One such attempt was a story on the History Channel about Lilith which claimed that “some” biblical scholars accepted her as Adam’s first wife. Lilith, accordingly, was banished when she disobeyed Adam and God created Eve as his new wife.
Naturally, in order to sell this myth, these same so-called “scholars” claim that the Bible has been heavily edited which is simply not true. Lilith’s name was never removed from the Bible because she doesn’t exist. Prior to the middle ages, the word Lilith or Lilitu was just another word for a demon and held so specific reference to the story of creation.
The name Lilith is first mentioned in ancient Babylonian texts as a class of winged female demons that attacks pregnant women and infants. From there her legend spread to ancient Anatolia, Syria, Egypt, Greece, and was carried into Israel from those held captive in Babylon where she became part of Jewish folklore. Many scholars believe this Jewish folklore was inspired by Sumerian myths about female vampires called “Lillu” or Mesopotamian myths about succubae – female night demons – called “Lilin.”
While Lilith is mentioned 4 times in the Babylonian Talmud she is not referred to as Adam’s wife. However, a glimpses of her eventual association with Eve can be seen in Genesis Rabbah 18:4, a collection of midrashim about the book of Genesis. Here the rabbis describe the “First Eve” as a “golden bell” that troubles them in the night. “’A golden bell’… it is she who troubled me all night…Why do not all other dreams exhaust a man, yet this [a dream of intimacy takes place] does exhaust a man – Because from the very beginning of her creation she was but in a dream.”
For those not familiar with the Babylon Talmud, it is a vast collection of Jewish laws and (man’s) traditions. While some of the teachings from the Talmud may be “compatible” with biblical teachings, the same can be said for many different writings from many different religions. For the Christian, the study of the Talmud can be a great way to learn more about Jewish tradition, history, and interpretation, but the Talmud is not to be considered the authoritative Word of God nor is it taught as such.
It was not until the Alphabet of Ben Sira, an apocryphal work from the tenth century, that Lilith is ever associated with God’s creation. In this medieval text Lilith is described as constantly fighting with Adam because they couldn’t agree on who would be on top during sex. She magically sprouts wings, having obtained power to do so by uttering the sacred name of God, and flies away. When God sends a few mythical angels to chase her down she refuses to return to the Garden, vowing instead to kill babies in retaliation for Adam’s mistreatment and God’s insistence on slaying 100 of her progeny daily.

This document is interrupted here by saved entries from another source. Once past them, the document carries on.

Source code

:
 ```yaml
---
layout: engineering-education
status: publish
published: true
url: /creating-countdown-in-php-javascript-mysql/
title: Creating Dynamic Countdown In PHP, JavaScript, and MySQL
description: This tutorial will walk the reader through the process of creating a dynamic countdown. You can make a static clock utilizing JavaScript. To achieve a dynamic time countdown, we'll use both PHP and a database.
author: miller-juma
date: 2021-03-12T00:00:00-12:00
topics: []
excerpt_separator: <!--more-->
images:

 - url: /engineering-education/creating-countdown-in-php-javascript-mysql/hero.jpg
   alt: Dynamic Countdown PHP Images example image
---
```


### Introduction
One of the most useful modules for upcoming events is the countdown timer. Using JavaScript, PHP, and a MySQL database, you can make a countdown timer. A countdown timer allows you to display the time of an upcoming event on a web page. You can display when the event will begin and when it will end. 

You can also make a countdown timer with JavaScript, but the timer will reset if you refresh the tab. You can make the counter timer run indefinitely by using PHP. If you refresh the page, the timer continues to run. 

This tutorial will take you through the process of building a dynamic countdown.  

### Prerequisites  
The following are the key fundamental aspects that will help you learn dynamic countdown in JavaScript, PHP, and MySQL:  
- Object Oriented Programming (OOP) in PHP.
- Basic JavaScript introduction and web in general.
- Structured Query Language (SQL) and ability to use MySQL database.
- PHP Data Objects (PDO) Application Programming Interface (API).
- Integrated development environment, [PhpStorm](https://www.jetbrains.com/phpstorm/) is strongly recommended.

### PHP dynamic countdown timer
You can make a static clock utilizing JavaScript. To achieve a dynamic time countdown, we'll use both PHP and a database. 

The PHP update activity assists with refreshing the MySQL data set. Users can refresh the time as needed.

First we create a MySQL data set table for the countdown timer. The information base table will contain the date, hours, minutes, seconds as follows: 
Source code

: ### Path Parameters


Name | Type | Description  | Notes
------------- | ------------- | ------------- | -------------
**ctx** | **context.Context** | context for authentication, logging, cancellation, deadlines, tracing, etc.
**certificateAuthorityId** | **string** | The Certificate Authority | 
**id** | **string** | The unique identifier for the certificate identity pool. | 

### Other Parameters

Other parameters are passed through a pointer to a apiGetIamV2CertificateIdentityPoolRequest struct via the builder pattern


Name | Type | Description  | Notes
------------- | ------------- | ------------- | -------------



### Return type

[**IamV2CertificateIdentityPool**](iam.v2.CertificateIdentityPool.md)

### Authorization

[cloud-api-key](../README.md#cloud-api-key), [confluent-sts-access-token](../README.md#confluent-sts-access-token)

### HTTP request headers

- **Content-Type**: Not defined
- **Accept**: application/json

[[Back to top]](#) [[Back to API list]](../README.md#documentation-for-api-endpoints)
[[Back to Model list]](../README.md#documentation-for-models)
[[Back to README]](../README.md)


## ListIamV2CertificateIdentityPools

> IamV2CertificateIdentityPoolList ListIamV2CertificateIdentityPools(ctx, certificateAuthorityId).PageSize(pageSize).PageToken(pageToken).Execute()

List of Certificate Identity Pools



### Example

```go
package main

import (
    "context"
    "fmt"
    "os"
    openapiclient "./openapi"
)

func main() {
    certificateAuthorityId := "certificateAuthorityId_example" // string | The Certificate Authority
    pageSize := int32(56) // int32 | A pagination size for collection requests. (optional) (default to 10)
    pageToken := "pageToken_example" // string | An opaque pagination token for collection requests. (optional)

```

According to this story Lilith believed that God had created her only to afflict male babies with a fatal disease up until the age of 8 days and girls up to the age of 12 days.
In the 13th century Lilith became a figure of cosmic evil in the Treatise on the Left Emanation where she is seen as the female consort of Samael, an archangel, who had seduced the serpent to evil in the Garden of Eden. Long identified as the angel of death and the guardian angel of Rome, he and Lilith emanated together from beneath the Throne of Glory as a result of the sin of Adam and Eve.
These two mythological characters were further developed in the Zohar where they emanated together from one of the divine powers, the sefirah of Gevurah (strength) on the side of evil, corresponding to the holy divine female and male. In this version Lilith, the harlot, was created as Adam but from filth and sediment instead of pure dust. From her union with Adam sprang innumerable demons that still plague mankind. She is also presented as being the mistress of God, a direct result of the destruction of the temple and the exile of Israel and will continue as such until the coming of Christ when God would end the degrading affair and her existence as well.
Her legend grew and changed over the following centuries where she was portrayed as a beautiful woman, often seen in a sinister light, a demon or as the serpent in the Garden of Eden who convinced Eve to eat the forbidden fruit.
In 1972 Lilly Rivlin published an article on Lilith for the feminist magazine Ms, In Some Mythology, Lilith, Not Eve, Was First Woman Created Simultaneously With Adam, presenting her not as a demon with wings but as a powerful woman who could not be controlled by men. According to Rivlin, she had always been repelled by the myth of Eve because of her submissiveness but with the discovery of Lilith she found the wind and wrote a new creation. By 1976 Jewish feminist claimed Lilith as they name of their magazine because they were also inspired by her fight for equality with Adam. Now you know – the whole feminist movement is based on a myth!
Unfortunately, the Alphabet’s and the Zohar’s irreverent image of Lilith has been taken as serious in modern times. Modern feminists quote these two medieval stories more than any other source in explaining their version of Lilith. They promote Lilith as the proto-feminist, willing to sacrifice even the paradise of Eden as the necessary cost of freedom and equality. The series of musical concerts called Lilith Fair founded by Sarah McLachlan in the late 1990s is perhaps the most brazen example. A few neo-pagan groups have taken up her cause as well, either accepting her dark nature as sacred or finding in her an expression for the erotic goddess within them.